§ **Activity list**
[A] Translate this sentence from the report on biogas stoves in Pakistan into Spanish: "In the past, Zainab had to collect wood from a distant forest three times a week and carry it home balanced on her head."
[B] In the report on biogas stoves in Pakistan, how many buffalos' dung does the four-cubic-meter biogas plant need every day?

§ **Supplied text**
Nabela Zainab prepares tea on the biogas stove in her home in Faisalabad, Pakistan. The stove has eased indoor air pollution and restored her health. Credit: Saleem Shaikh/IPS

By Saleem Shaikh and Sughra Tunio
FAISALABAD, Pakistan, Jun 28 2016 (IPS)

Nabela Zainab no longer chokes and coughs when she cooks a meal, thanks to the new biogas-fueled two-burner stove in her kitchen.

Zainab, 38, from Faisalabad, a town 360 kilometers from the Pakistani capital of Islamabad, is among the beneficiaries of a flagship pilot biogas project to free poor households and farmers of their dependence on wood, cattle dung and diesel fuel for cooking needs and running irrigation pumps.

She got the biogas unit, worth 400 dollars, at a 50 percent subsidised rate from the NGO Rural Support Programme Network under the latter’s five-year Pakistan Domestic Biogas Programme (PDBP).

In the past, Zainab had to collect wood from a distant forest three times a week and carry it home balanced on her head.

“Getting rid of that routine is a life-changing experience,” she told IPS.

The four-cubic-meter biogas plant requires the dung of three buffalos every day to meet the energy needs of a four-member family, including cooking, heating, washing and bathing for 24 hours.

It saves nearly 160 kg of fuelwood a day, worth 20 to 25 dollars every month for a four-member family.

The wife of a smallholder vegetable farmer, Zainab says she has suffered from a cough and sore eyes for the last 20 years. “We have no access to piped natural gas in our village. The rising cost of liquefied petroleum gas (LPG) was not feasible either for us poor. However, we had no choice but to continue burning buffalo dung cakes or fuelwood,” she said.

Last January, cattle farmer Amir Nawaz installed a biogas plant of eight-cubic-meter capacity at a cost of 700 dollars under the PDBP. He got subsidy of nearly 300 dollars.

“I am now saving nearly 60 dollars a month that I used to spend on LPG,” he told IPS.

§ **Entries provided**
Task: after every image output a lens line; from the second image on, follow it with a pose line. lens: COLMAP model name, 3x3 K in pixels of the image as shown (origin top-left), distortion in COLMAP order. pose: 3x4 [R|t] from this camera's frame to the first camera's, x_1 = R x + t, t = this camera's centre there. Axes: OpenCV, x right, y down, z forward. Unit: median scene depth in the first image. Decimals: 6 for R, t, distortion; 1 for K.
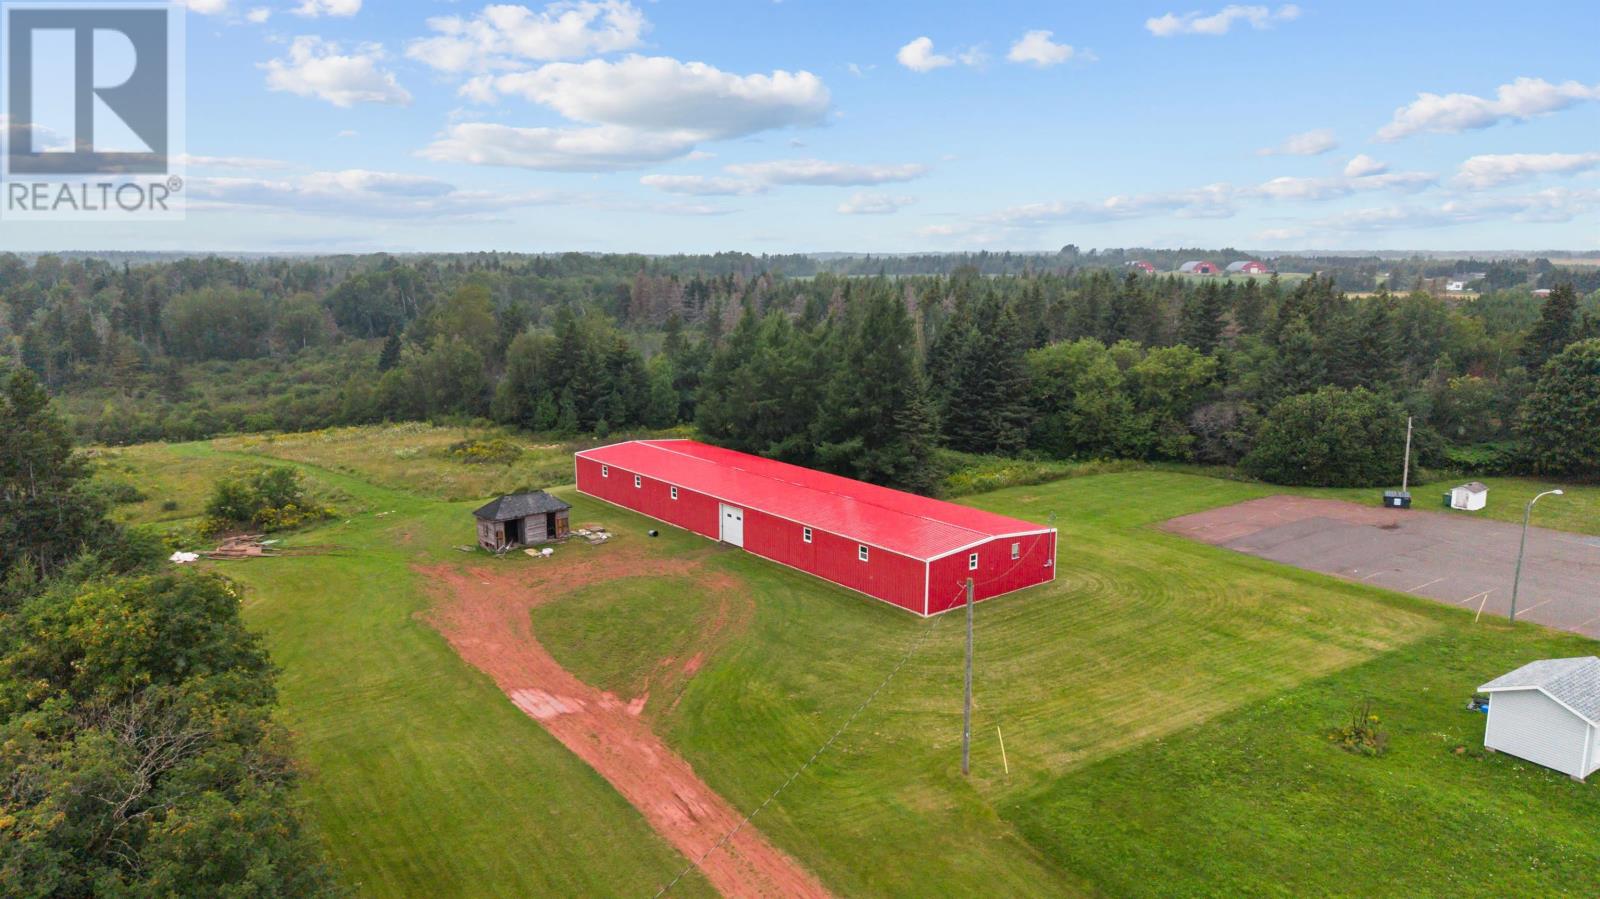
lens RADIAL K [[1061.4, 0, 800.0], [0, 1061.4, 449.5], [0, 0, 1]] dist [0.070390, -0.092414]
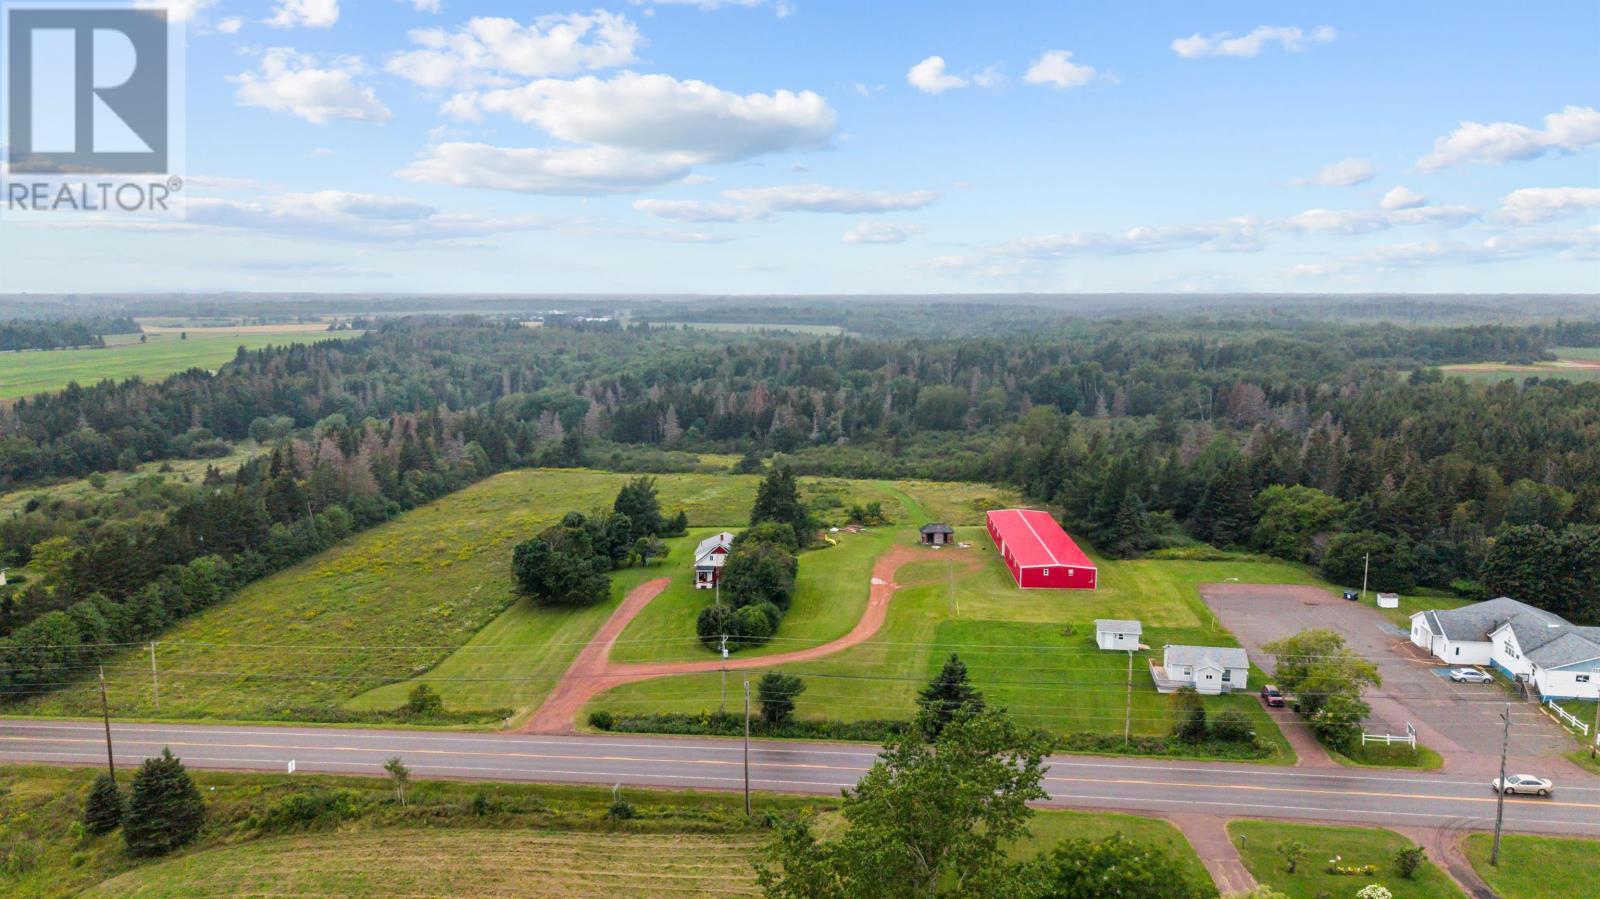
lens RADIAL K [[1081.9, 0, 800.0], [0, 1081.9, 449.5], [0, 0, 1]] dist [0.066535, -0.098979]
pose [[0.747987, 0.093300, -0.657123, 0.897759], [-0.116031, 0.993205, 0.008943, -0.092320], [0.653492, 0.069558, 0.753730, -0.898352]]
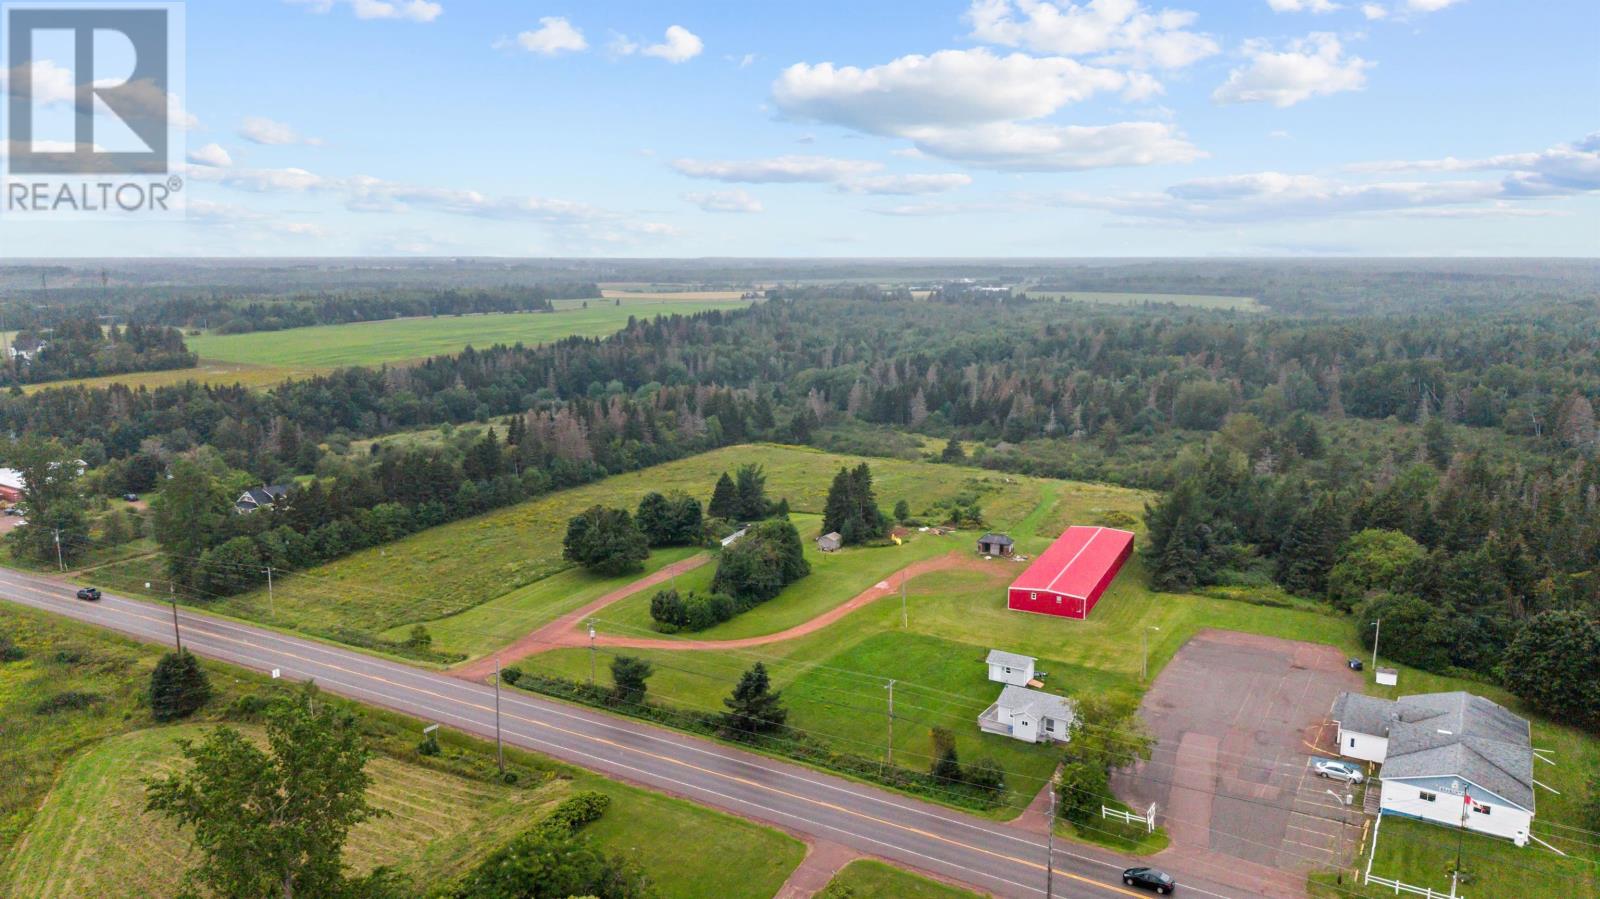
lens RADIAL K [[1081.9, 0, 800.0], [0, 1081.9, 449.5], [0, 0, 1]] dist [0.066535, -0.098979]
pose [[0.428962, 0.157055, -0.889565, 1.371557], [-0.160031, 0.982406, 0.096277, -0.252118], [0.889034, 0.101059, 0.446548, -0.447455]]
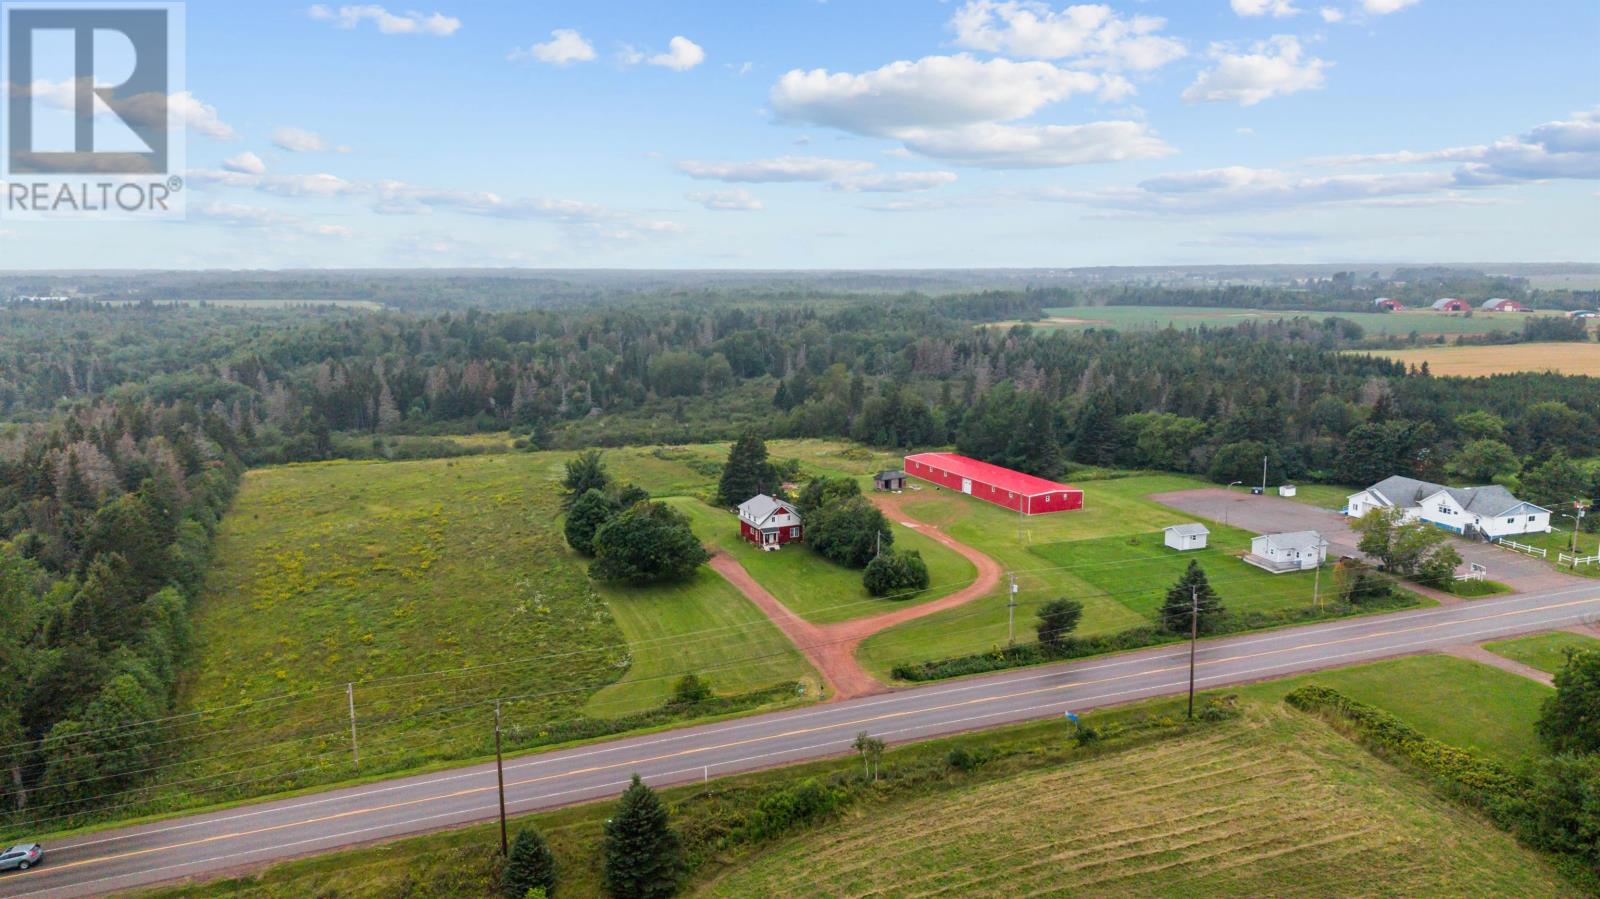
lens RADIAL K [[1056.9, 0, 800.0], [0, 1056.9, 449.5], [0, 0, 1]] dist [0.127500, -0.217693]
pose [[0.968831, 0.037068, -0.244933, 0.135342], [-0.039168, 0.999226, -0.003709, 0.003948], [0.244606, 0.013187, 0.969533, -1.285789]]
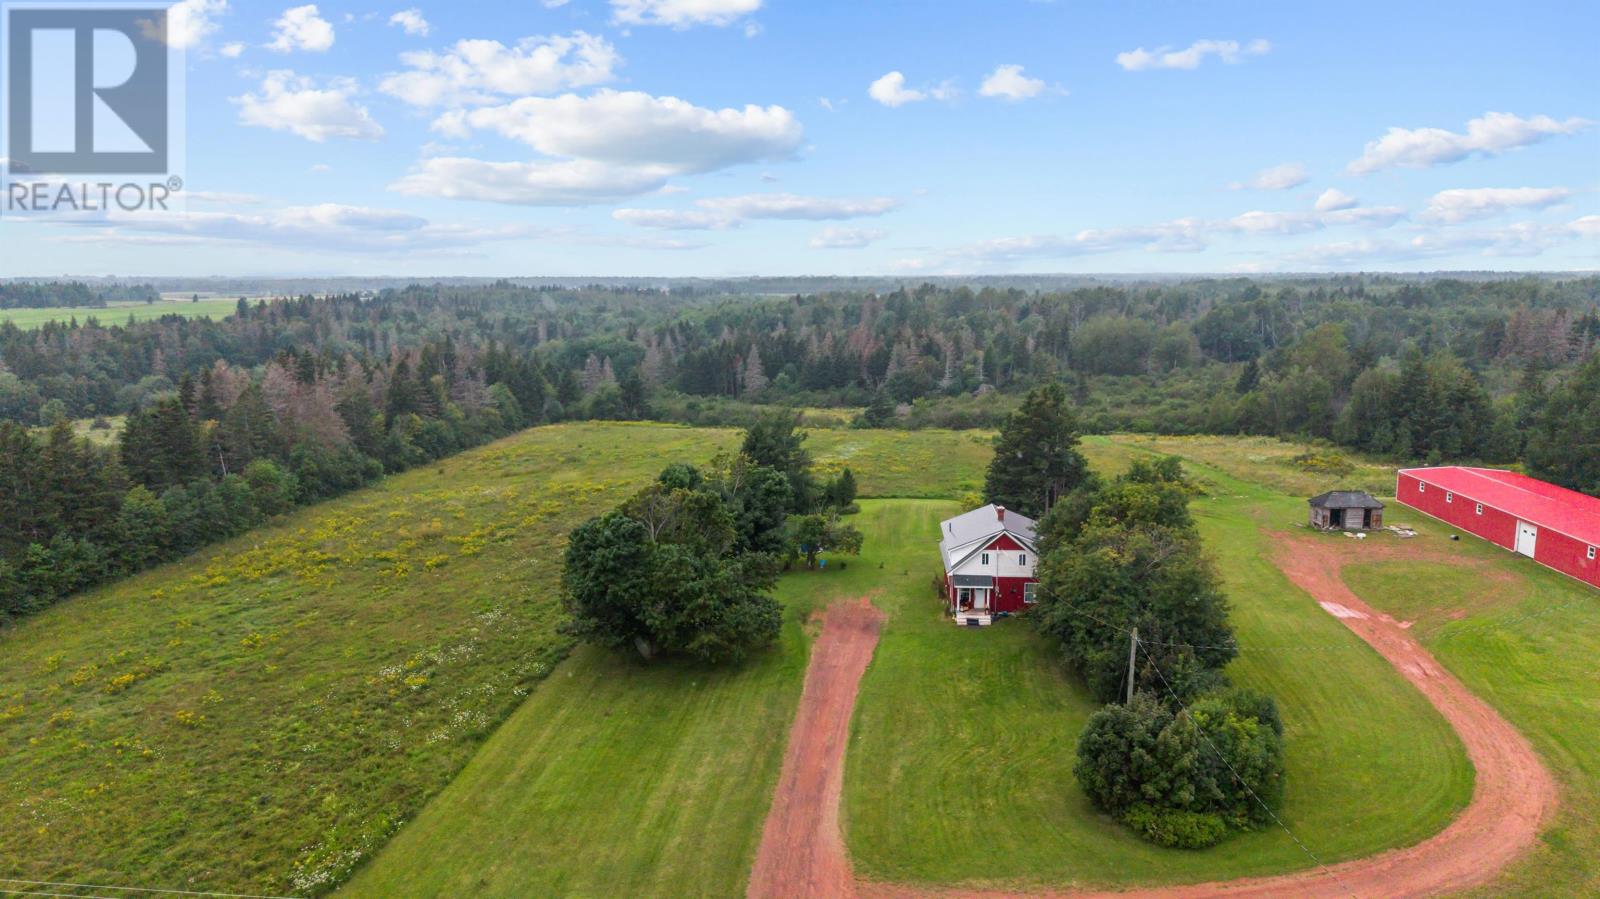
lens RADIAL K [[1061.4, 0, 800.0], [0, 1061.4, 449.5], [0, 0, 1]] dist [0.070390, -0.092414]
pose [[0.730856, 0.104846, -0.674431, 0.112404], [-0.116128, 0.992825, 0.028500, 0.022657], [0.672580, 0.057491, 0.737788, -0.367961]]
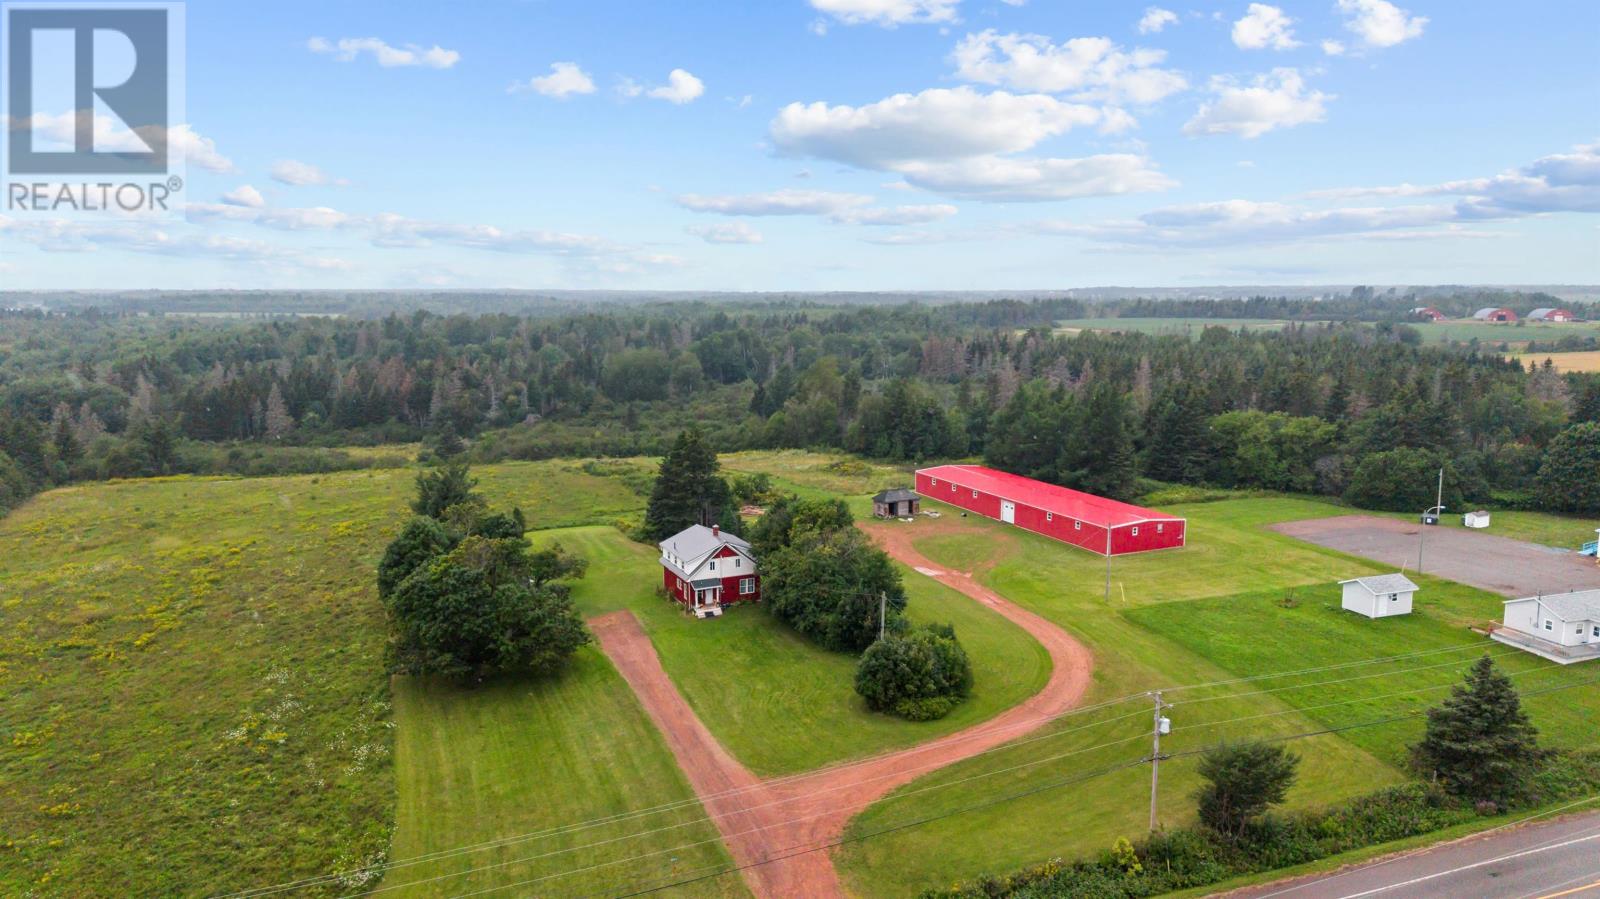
lens RADIAL K [[1061.4, 0, 800.0], [0, 1061.4, 449.5], [0, 0, 1]] dist [0.070390, -0.092414]
pose [[0.969404, 0.033906, -0.243117, 0.024252], [-0.041246, 0.998832, -0.025165, 0.018373], [0.241980, 0.034422, 0.969670, -0.678590]]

§ **Answers to this exercise**
[A] En el pasado, Zainab tenía que recoger leña de un bosque lejano tres veces por semana y llevarla a casa en equilibrio sobre la cabeza.

[B] It needs the dung of three buffalos every day.